The need to gain control of students is reaching new levels of desperation. An article in the Washington Post included the following:
Three days a week, parents can take their misbehaving kids to A-1 Kutz in Snellville and ask for the "Benjamin Button Special," which Russell Fredrick and his team of barbers are offering -- free of charge -- to parents who want to try a novel form of discipline. The cut involves shaving hair off the child's crown until he begins to resemble a balding senior citizen, inviting that unique brand of adolescent humiliation that can only come from teasing classmates and unwanted attention.
Humiliation Is Never OK
My opinion about any form of humiliating students is obvious from the title of the book I co-authored in 2008: Discipline With Dignity.
Last month, however, I was guilty of humiliating a student seriously enough for her to later tell me that it had been the worst moment of her college life. After the shock of hearing her story, I realized that, although I had tried to do her a favor, the way I did it was definitely hurtful. I have relived that moment almost as much as Pete Carroll probably revisited his Super Bowl failure. Did I give my student a metaphorical haircut? This incident, now resolved with a positive outcome, was especially painful for me because I start all my classes by saying, "This is not my class, it's yours," and "I hope to be a role model for you when you become teachers." These two stories -- humiliating haircuts and my personal incident -- are full of cautions. When is it OK to humiliate students? Never.
Many of us can recall a situation when we were humiliated by a teacher. If you close your eyes and recall it, it still has the power to make you cringe. And also for many of us, if we never resolved our feelings with those teachers, we still haven't forgiven them.
Teachers choose to humiliate students for several reasons: to gain control over them, because the teacher is desperate; to frighten other students; or because they're over-compensating for their own lack of confidence. Some teachers actually think they have a right to humiliate a student because the student deserves it. Other teachers think that because students frequently humiliate themselves, especially online, students don't mind being humiliated -- some might even enjoy it.
Prevention and Repair
Many readers of this post are in positions of influencing other teachers, both formally and informally. We all need to use our influence to provide a safe haven for all students regardless of their behavior. Here are a dozen ways to prevent students from humiliation, or to fix the situation should you accidently embarrass a student and want to make things better.
- Don't give a student an embarrassing haircut.
- Keep communication between you and your students private when talking about behavior or academic progress.

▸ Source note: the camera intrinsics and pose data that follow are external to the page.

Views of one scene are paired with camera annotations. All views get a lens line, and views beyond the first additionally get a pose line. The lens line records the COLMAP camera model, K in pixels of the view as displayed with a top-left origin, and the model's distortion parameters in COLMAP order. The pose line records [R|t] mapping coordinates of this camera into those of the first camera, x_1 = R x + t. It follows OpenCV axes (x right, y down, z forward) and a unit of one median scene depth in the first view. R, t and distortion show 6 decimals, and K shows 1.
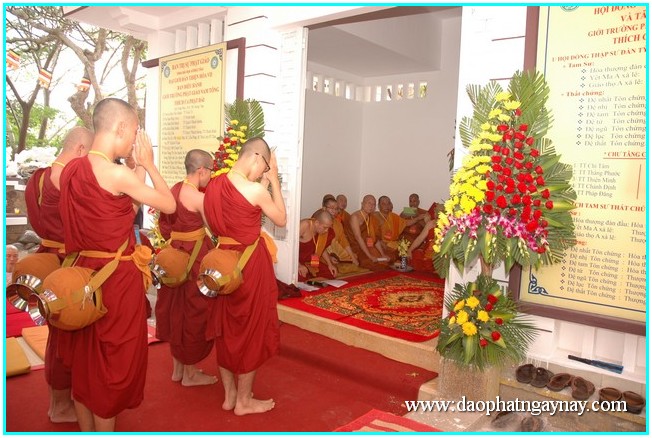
lens RADIAL K [[488.4, 0, 336.7], [0, 488.4, 222.1], [0, 0, 1]] dist [-0.168578, 0.164815]
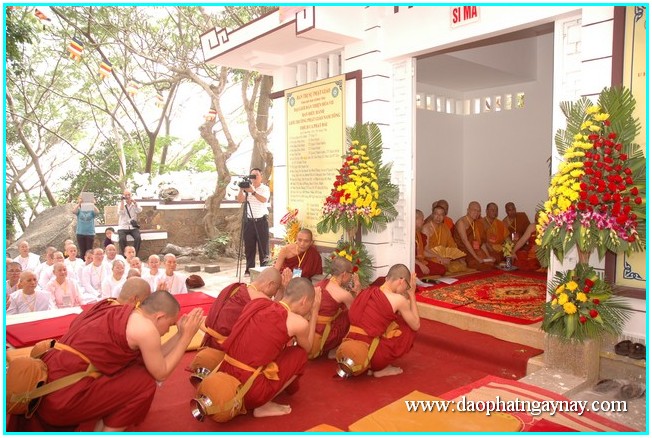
lens RADIAL K [[488.4, 0, 336.7], [0, 488.4, 222.1], [0, 0, 1]] dist [-0.168578, 0.164815]
pose [[0.979676, -0.031763, -0.198055, -0.036602], [0.026875, 0.999265, -0.027322, 0.019655], [0.198777, 0.021444, 0.979810, -0.192410]]
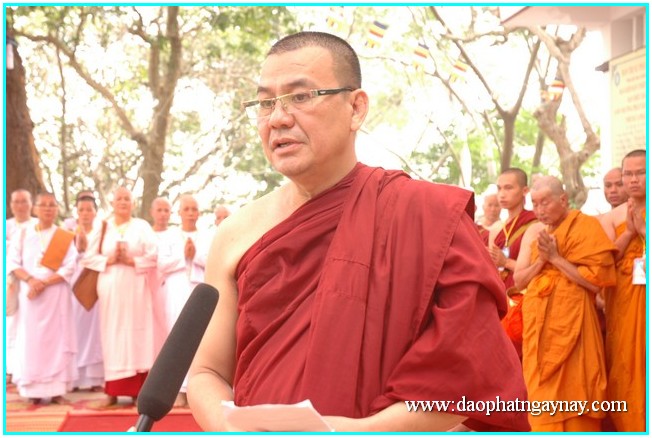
lens RADIAL K [[1046.9, 0, 326.0], [0, 1046.9, 219.0], [0, 0, 1]] dist [-0.000752, -0.008124]
pose [[0.709889, -0.048139, -0.702666, 0.679840], [-0.025477, 0.995253, -0.093923, 0.105883], [0.703853, 0.084577, 0.705293, -0.695663]]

- Frequently check with your students that the message they are receiving is the same one that you are sending.
- Avoid sarcasm, even if your students might laugh at it. Students often save face by hiding how humiliated they really feel.
- Pay close attention to body language. Sometimes what a student is saying is not what he is feeling. If a student shows discomfort, defensiveness, or withdrawal, make sure everything is OK between you.
- If you notice any sudden change in a student's behavior, especially indications of withdrawal, find time as quickly as possible to make sure that you have not been hurtful to that student, even unintentionally.
- Never write a student's name in a public place.
- Do not praise a student for doing a simple task. This only makes her feel that you have low expectations for her.
- Call on all students equally. If a student gives a wrong answer, don't say, "Can anybody help him?" Instead, ask the student if he’d like to choose another student to be his consultant. Let him choose his own consultant.
- Ask students to tell you (or preferably write you a note) about anything that they might find humiliating or embarrassing in class, and be sure not to do those things with any student that specifically informs you.
- Always give students the right to pass when you call upon them in class.
- Tell your students a story about a time when you were embarrassed by a teacher, discuss it with them, and listen to their suggestions of what you could have done to resolve the incident. Come up with a class poster called, "When you are embarrassed, you can. . ." and list the best suggestions.
Every student in school deserves the right to feel emotionally safe from embarrassment and humiliation by teachers, by other students -- and by local barbers. When this safety is violated, not only does academic performance suffer, but also students might never be free of the hurt for the rest of their lives.